El capitán, abrió la guantera y sacó un CD, al retirar su mano, rozó mi pierna y me miró nuevamente a los ojos, cuestión que me gustó, vi en su mirada un fuego cálido, verdadero, me sentí segura, no sé por qué, pero le sonreí. Comenzó a sonar «The Crying Game» de Boy George y me mató con eso. Recordé mis tiempos de liceana, cuando con un pololo hacíamos la cimarra y nos veníamos a Punta de Tralca a tirar sobre la arena, ocultos entre las rocas y liberados por la brisa del mar. El capitán, como se decía llamar, abrió una ventana por donde mirar una aventura futura que quizás viviría y sin darme cuenta me dejé ir en esa realidad. Sin que nadie le dijera nada se metió por un camino hacia lo alto de Las Cruces, se detuvo de manera exacta afuera de la casa de Marco, quien se bajó agradecido, regalándonos una palabra de suerte queridos. Mientras eso ocurría, Juan Carlos, preguntó al capitán si podía encender un pito, a lo que el capitán asintió diciendo —si es yerba verde ok, si no te bajas enseguida. Juan Carlos río, diciendo —es Mayo, hermano—. Y encendió un fruto que perfumó todo el coleto y nuestras aventuras se fueron elevando para llegar a lo que nadie permite, un amor furtivo e indecente. La nave hizo un giro y otro más, para dejar a Juan Carlos más allá de la laguna El Peral, casi cayendo al mar, paró en las afueras de una casona en la parte baja de San Carlos. —Vengan, bájense —dijo—, acompáñenme. Entramos a un gran salón cerrado por ventanales hasta el piso y el mar que se venía encima como nuestra aventura. Juan Carlos comenzó a bailar solo, acercándose cada vez más a mí, insinuando sus deseos.

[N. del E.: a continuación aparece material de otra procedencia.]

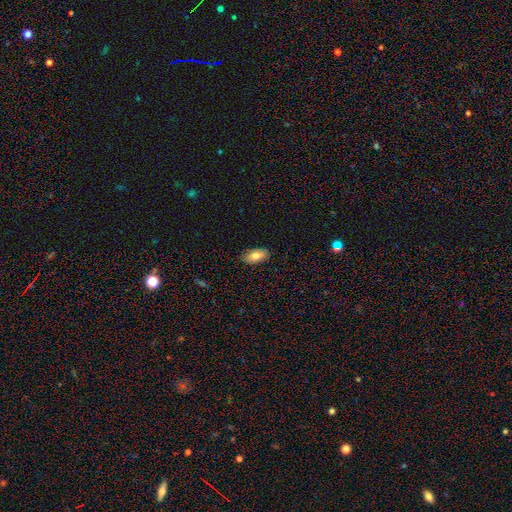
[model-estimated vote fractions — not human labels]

El capitán tomó mi mano sacándome de ahí. Ya sobre su nave y todos sus conceptos, con «el anillo del capitán Beto» sonando en el estéreo, nos entrelazamos en un juego sexual eterno que nos hizo uno, sobre esta costilla vital inundada de agua, de amor y salvajes fantasías. Despertamos al amanecer, con el sol dentro de la nave, el capitán encendió el motor y seguimos viajando por la ruta espacial de todos los tiempos.